## Begin Article

# "An unknown soldier" G&M Article on the Globe and Mail



## kilekaldar (28 Oct 2006)

The Globe and Mail just posted a featured article on Private Mark Graham. It's pretty much a tabloid hack job.
I was going to post the following on the article's responce board, but it's been locked after 5 posts. So I sent it to the "Letters to the Editor" instead

here is the link to the article
 http://www.theglobeandmail.com/servlet/story/RTGAM.20061027.cover28/BNStory/Front/home

Here is the e-mail I sent

"I'm a soldier. I was in Mark's class in Basic training, and was posted at the same base and I am now in Afghanistan on the same Roto as Mark was. 
I cannot claim to have known the man well, but I respected him, and thought him to be a fine man and soldier. And that is how I will remember Mark, how I will honor his sacrifice. No amount of cheap, tabloid journalism from the Globe &Mail can tarnish his memory. Yes, he was human and no doubt messed up a great many things, as we all do. But that matters little. For as a soldier I know something that the reporter who wrote this article cannot phantom; once you put on the uniform you leave your old life, and start anew, it’s a second chance to do it right. Among soldiers it doesn’t mater what you did as a civilian, what maters is what you do once you signed that doted line. And Mark showed himself to be a great soldier.

## End Article
## Begin Dataset extract

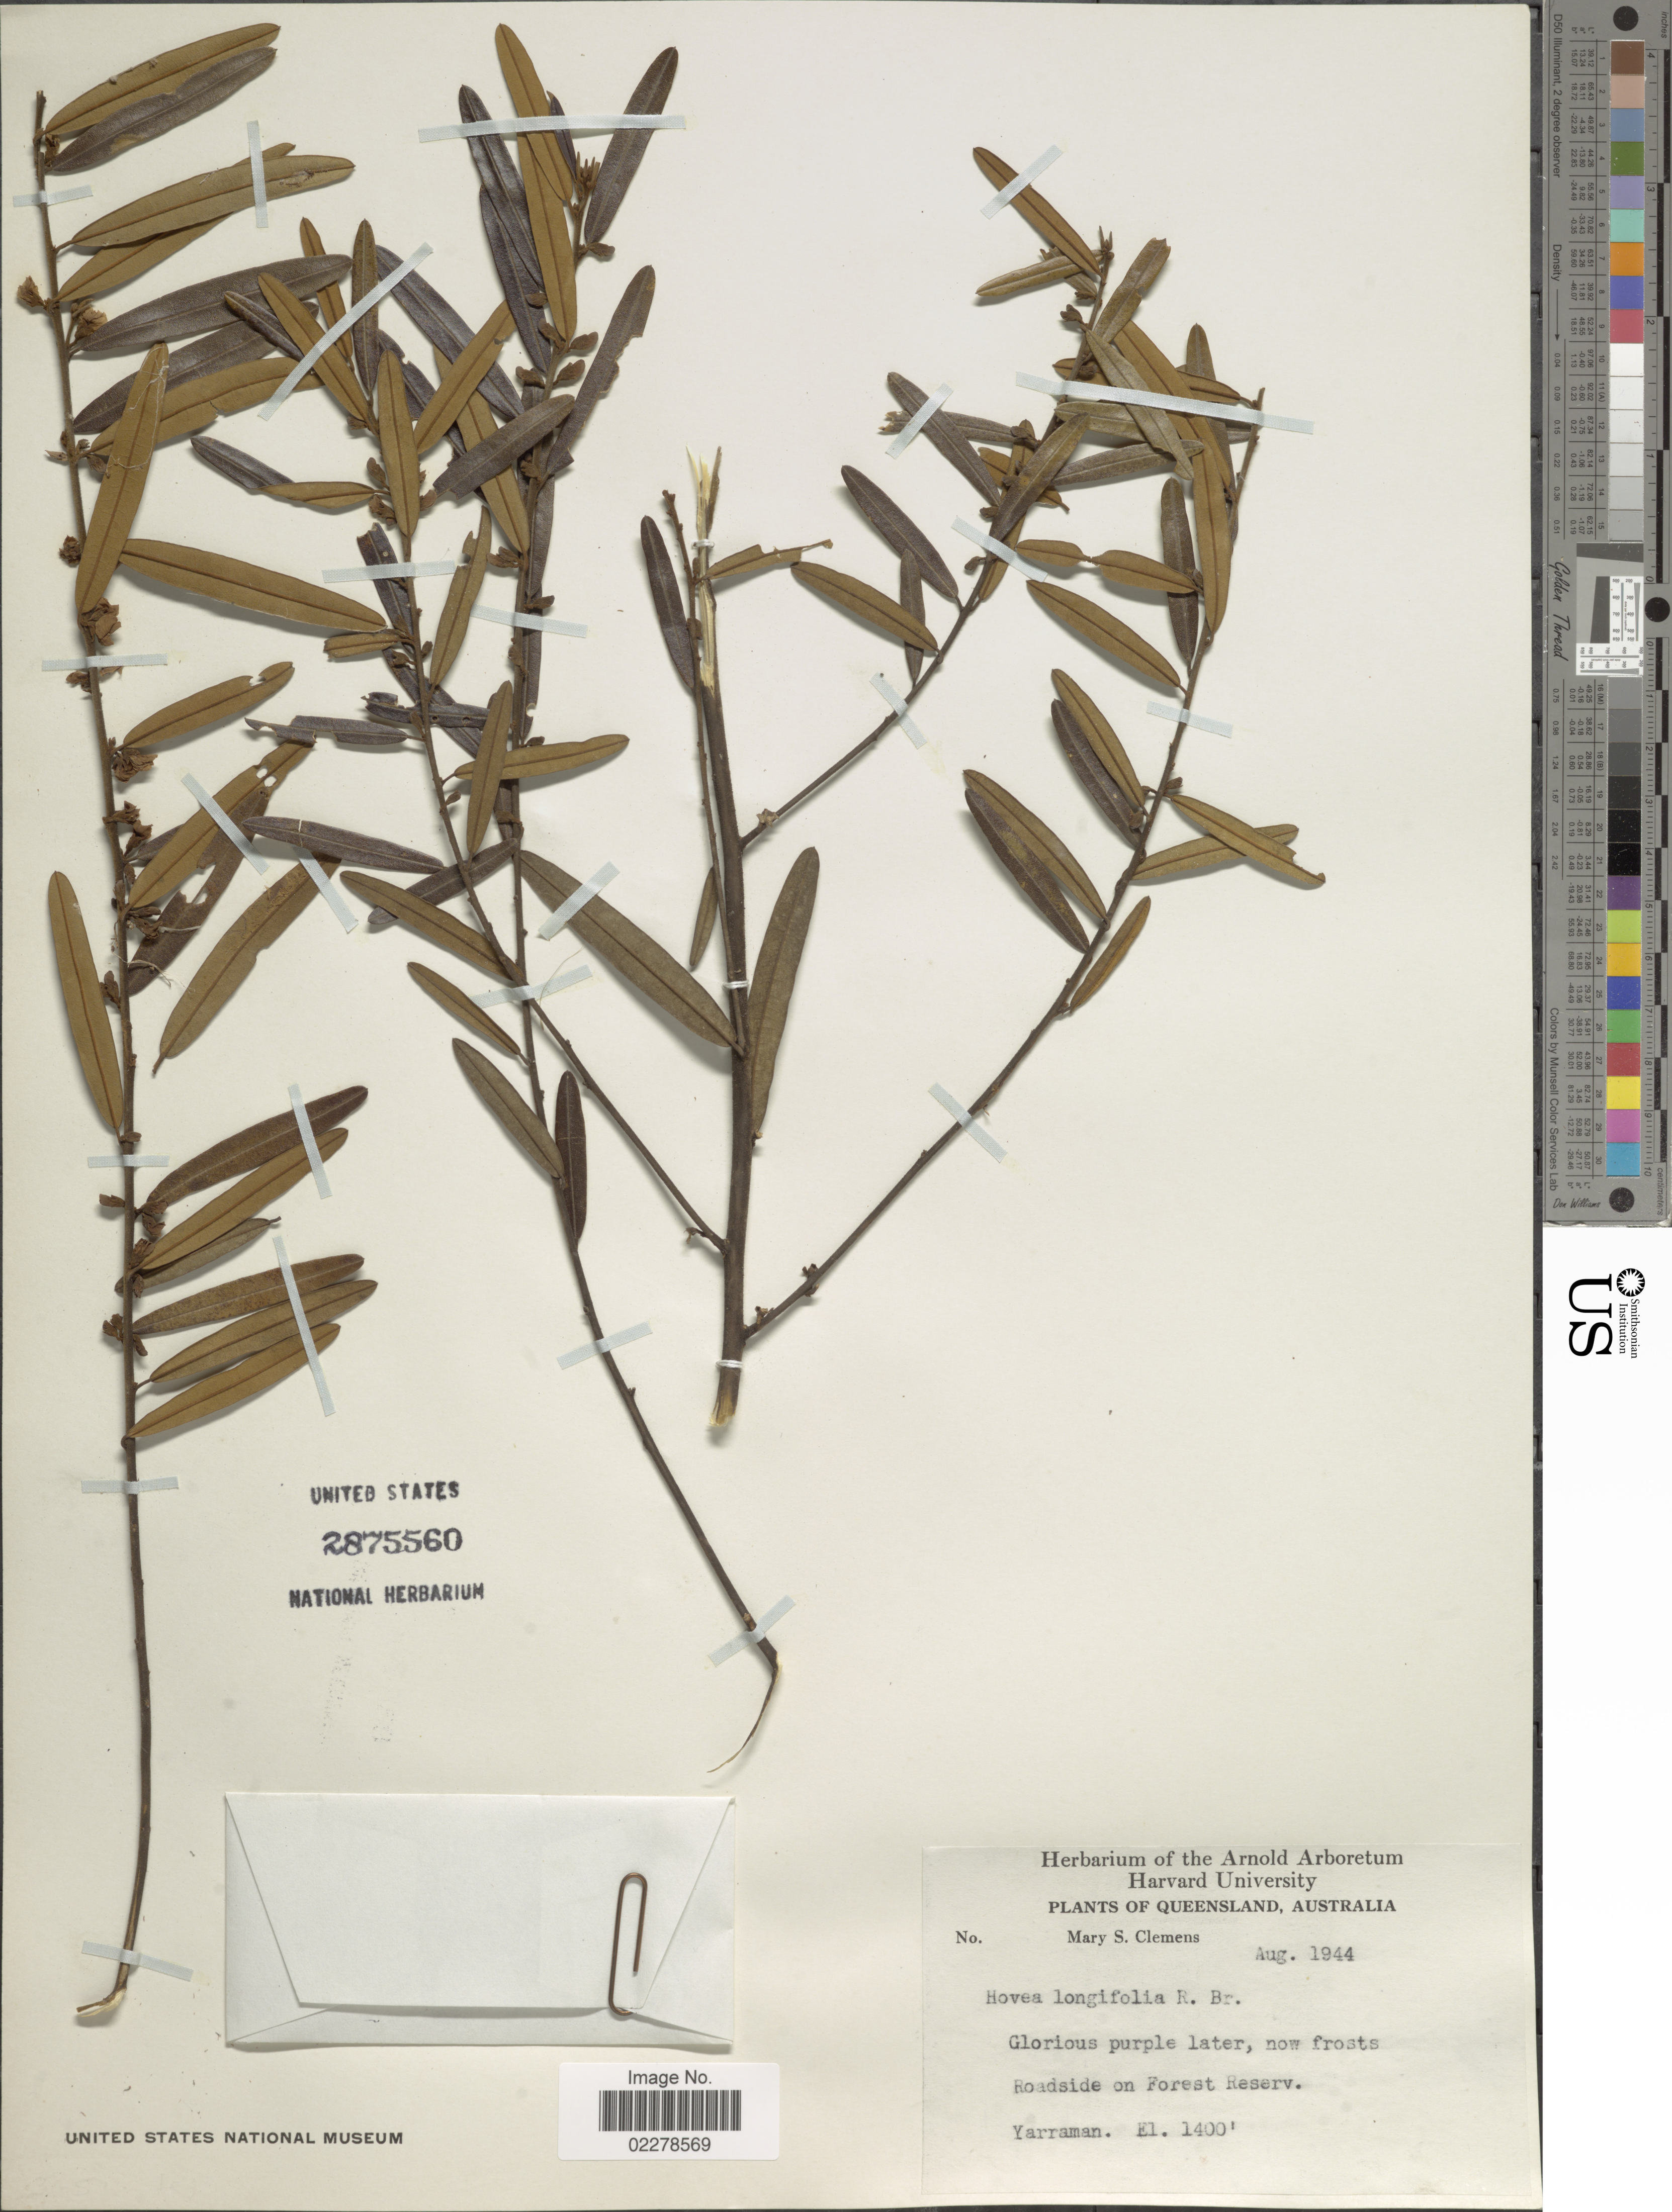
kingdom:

## End Dataset extract

Tasks:
**a.** From the Globe and Mail thread, extract the passage between "The Globe and Mail just" and "as Mark was.", inclusive.
**b.** Pick up the Globe and Mail thread right after its final sentence and keep writing.
The lines have no connection to the Globe and Mail thread.

Exercise responses:
**a.**
The Globe and Mail just posted a featured article on Private Mark Graham. It's pretty much a tabloid hack job.
I was going to post the following on the article's responce board, but it's been locked after 5 posts. So I sent it to the "Letters to the Editor" instead

here is the link to the article
 http://www.theglobeandmail.com/servlet/story/RTGAM.20061027.cover28/BNStory/Front/home

Here is the e-mail I sent

"I'm a soldier. I was in Mark's class in Basic training, and was posted at the same base and I am now in Afghanistan on the same Roto as Mark was.

**b.**
That this newspaper found it necessary to dig up every dirty little detail of his life and hold it up for the world to see just so they could sell a few more copies, or worse to further some political agenda, is horrendous and makes me sick. There used to be a time when we honored our war dead, now apparently the Globe &Mail disgraces them in public for profit. Shame on you."


----------



## GAP (28 Oct 2006)

+1


----------



## captjtq (28 Oct 2006)

+1


----------



## Teddy Ruxpin (28 Oct 2006)

I notice comments have been shut down after only five people had submitted remarks...  Just sayin'


----------



## paracowboy (28 Oct 2006)

sickening. 

Yeah, he was running: to the fight. Where was reporter-boy? 

Simply despicable.


----------



## niner domestic (28 Oct 2006)

I would strongly advocate that if anyone has issues with this particular article and it's overall accuracy and/or fairness in affording the subject matter an opportunity to defend themselves, then to write to the Ontario Press Council and lodge a formal complaint.  

 http://www.ontpress.com/about/index.asp

"Test the accuracy of information and all sources and exercise care to avoid inadvertent error. Deliberate distortion is never permissible.
Diligently seek out subjects of news stories to give them the opportunity to respond to allegations of wrongdoing." found at: 
http://www.ontpress.com/codes/ethics.asp

I find the entire article distasteful and cannot help but draw attention to the coincidence that it appears on the day the CPA has declared an anti-war demonstration day.  This reeks of ulterior motive in both the editoral staff and journalists.


----------



## mz589 (28 Oct 2006)

paracowboy said:
			
		

> sickening.
> 
> Yeah, he was running: to the fight. Where was reporter-boy?
> 
> Simply despicable.




I think you guys are overreacting on this.

The article chronicles the struggles the guy had to contend with in his life,  it paints him as a human being..flawed..like we all are. 

After reading the article I don't have a negative opinion of the man, quite the contrary. The struggles he faced made him who he really was, a fluff piece wouldn't bring that to the surface. After hearing that he was a former olympian it might suggest that he had an easy time of things when the exact opposite is true.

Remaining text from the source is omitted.